There was a lack of evidence on monitoring, but the panel agreed it is important so that people’s support can be adapted if their symptoms or ability to carry out their usual activities change. The patient experience evidence highlighted the importance of follow-up and ‘check-ins’ to access further care. The panel did not want to limit monitoring to specific tests or symptoms, or to a particular timeframe, because people with ongoing symptomatic COVID‑19 and post‑COVID19 syndrome have such a wide range of care needs. They decided it should be tailored to each person's needs and preferences.

The evidence on when to refer was limited and based mostly on people who had been hospitalised, so it was not relevant to everyone. The panel agreed that healthcare professionals should be alert to any changes and that the recommendations in the assessment section would also apply to monitoring.

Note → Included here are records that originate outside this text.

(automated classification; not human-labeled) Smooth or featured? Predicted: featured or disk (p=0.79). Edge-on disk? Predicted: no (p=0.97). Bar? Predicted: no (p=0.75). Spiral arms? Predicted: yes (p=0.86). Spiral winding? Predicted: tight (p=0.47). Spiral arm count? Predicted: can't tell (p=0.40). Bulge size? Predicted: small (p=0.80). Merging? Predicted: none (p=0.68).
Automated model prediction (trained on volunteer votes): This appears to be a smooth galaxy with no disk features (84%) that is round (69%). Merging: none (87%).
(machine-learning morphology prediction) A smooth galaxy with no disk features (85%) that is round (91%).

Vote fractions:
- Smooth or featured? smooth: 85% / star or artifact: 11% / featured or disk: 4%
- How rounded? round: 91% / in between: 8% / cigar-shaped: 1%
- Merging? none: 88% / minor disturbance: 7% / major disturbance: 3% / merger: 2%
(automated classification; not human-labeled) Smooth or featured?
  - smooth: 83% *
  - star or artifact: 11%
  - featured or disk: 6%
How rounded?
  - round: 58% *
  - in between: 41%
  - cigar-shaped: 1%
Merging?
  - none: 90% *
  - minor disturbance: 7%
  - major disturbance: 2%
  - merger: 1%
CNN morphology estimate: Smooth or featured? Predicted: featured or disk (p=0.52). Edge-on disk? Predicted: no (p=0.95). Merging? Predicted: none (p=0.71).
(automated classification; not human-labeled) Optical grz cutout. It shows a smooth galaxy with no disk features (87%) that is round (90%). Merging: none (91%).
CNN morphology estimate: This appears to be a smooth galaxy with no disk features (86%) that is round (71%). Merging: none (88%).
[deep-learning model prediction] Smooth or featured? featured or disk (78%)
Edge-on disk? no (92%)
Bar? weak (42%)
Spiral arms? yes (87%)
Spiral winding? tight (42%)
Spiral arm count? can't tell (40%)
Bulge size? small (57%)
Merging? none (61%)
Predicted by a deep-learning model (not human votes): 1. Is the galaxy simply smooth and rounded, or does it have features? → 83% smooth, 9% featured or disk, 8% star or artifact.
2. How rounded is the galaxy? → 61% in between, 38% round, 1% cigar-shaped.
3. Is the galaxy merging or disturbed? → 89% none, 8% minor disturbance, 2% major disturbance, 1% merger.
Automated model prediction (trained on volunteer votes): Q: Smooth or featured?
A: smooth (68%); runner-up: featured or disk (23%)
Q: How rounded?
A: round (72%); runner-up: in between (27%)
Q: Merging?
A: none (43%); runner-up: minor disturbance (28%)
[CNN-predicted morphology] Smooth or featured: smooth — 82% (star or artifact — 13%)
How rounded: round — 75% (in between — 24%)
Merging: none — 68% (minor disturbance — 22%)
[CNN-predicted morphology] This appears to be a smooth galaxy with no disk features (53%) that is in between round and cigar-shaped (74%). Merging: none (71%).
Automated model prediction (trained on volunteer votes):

The panel discussed when a person should be discharged from rehabilitation and care. They agreed that a timepoint could not be specified, because this is dependent on the person's symptoms, the goals that were set, the progress made and the amount of social support the person has. However, they agreed that making a discharge plan with the person would support motivation, ensure the person gets the support they need and help to manage rehabilitation resources. The panel also agreed that transition to adult services should be considered in discharge planning for young people.

Expert testimony highlighted the importance of people being able to re-enter rehabilitation services after being discharged if their symptoms worsen. The panel recognised that symptoms may fluctuate and recur with patients needing to re-access support and services in the most efficient way possible. However, following shared decision making, local referral pathways would need to be followed because of variation in practice and funding.